● **Exercise requirements**: Reproduce word for word the part of the court judgment that runs from "Mr. Alliston Seale" up to and including "spent on remand.".

● **Reading passage**:
· · ·
BARBADOS
IN THE SUPREME COURT OF JUDICATURE
COURT OF APPEAL
Criminal Appeal No. 17 of 2011
BETWEEN:
TROY STANFORD Appellant
AND
THE QUEEN Respondent
Before: The Hon. Sir Marston C.D. Gibson, KA, Chief Justice, The Hon. Mr. Justice Andrew D. Burgess and The Hon. Madam Justice Kaye. C. Goodridge, Justices of Appeal.
2015: June 15
December 16
Mr. M. Tariq Khan, Ms. Carol-Ann N. Best and Ms. Alexandria Thomas for the Appellant.
Mr. Alliston Seale for the Respondent.
GOODRIDGE JA
Introduction
[1] On 15 June 2008 sometime after midnight, Matthew Joseph (the deceased) suffered a gunshot wound while at Bush Hall, St. Michael. That wound was fatal. The appellant was arrested and charged with his murder. On 14 June 2011 he pleaded not guilty to that charge. At the conclusion of the trial on 23 June 2011, the jury returned a verdict of guilty of manslaughter. On 15 August 2012 Kentish J sentenced the appellant to 18 years and 29 days imprisonment, full credit having been given for the time spent on remand.
· · ·
● **Exercise data**:
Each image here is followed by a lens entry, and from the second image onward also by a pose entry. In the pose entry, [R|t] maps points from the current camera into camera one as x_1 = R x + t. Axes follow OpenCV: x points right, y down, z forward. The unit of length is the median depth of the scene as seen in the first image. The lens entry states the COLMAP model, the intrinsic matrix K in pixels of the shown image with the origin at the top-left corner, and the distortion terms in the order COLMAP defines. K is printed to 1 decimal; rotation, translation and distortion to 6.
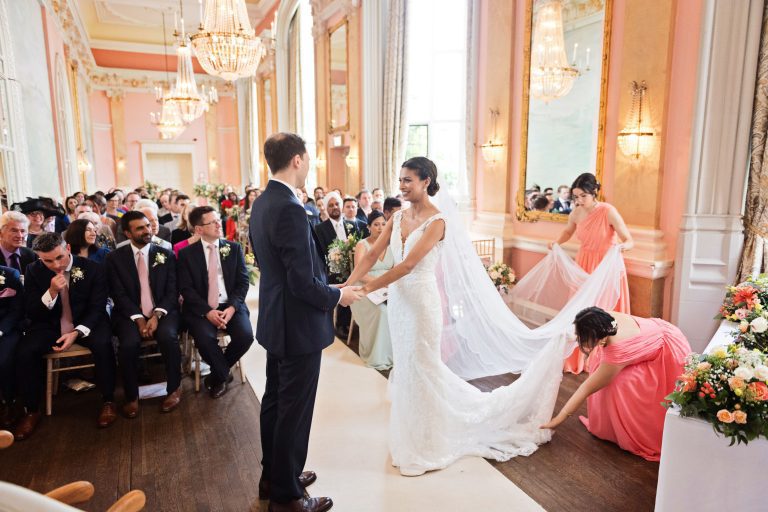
lens RADIAL K [[518.4, 0, 384.0], [0, 518.4, 256.0], [0, 0, 1]] dist [0.002618, -0.000973]
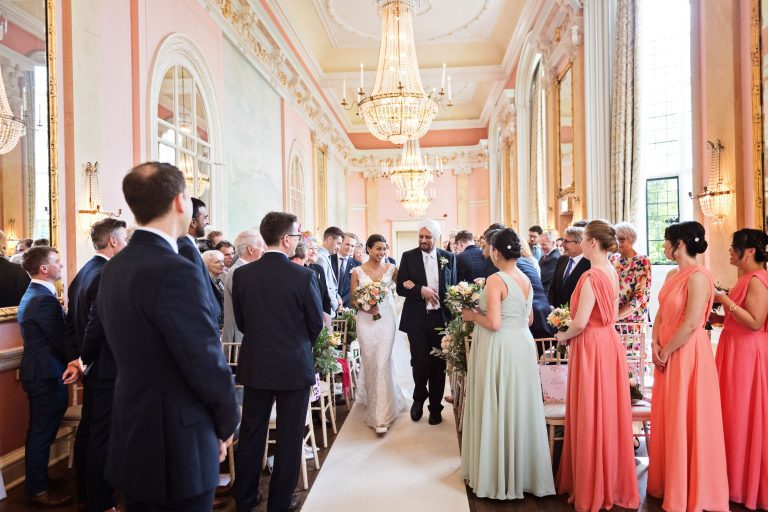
· · ·
● **Response to the exercise**:
Mr. Alliston Seale for the Respondent.
GOODRIDGE JA
Introduction
[1] On 15 June 2008 sometime after midnight, Matthew Joseph (the deceased) suffered a gunshot wound while at Bush Hall, St. Michael. That wound was fatal. The appellant was arrested and charged with his murder. On 14 June 2011 he pleaded not guilty to that charge. At the conclusion of the trial on 23 June 2011, the jury returned a verdict of guilty of manslaughter. On 15 August 2012 Kentish J sentenced the appellant to 18 years and 29 days imprisonment, full credit having been given for the time spent on remand.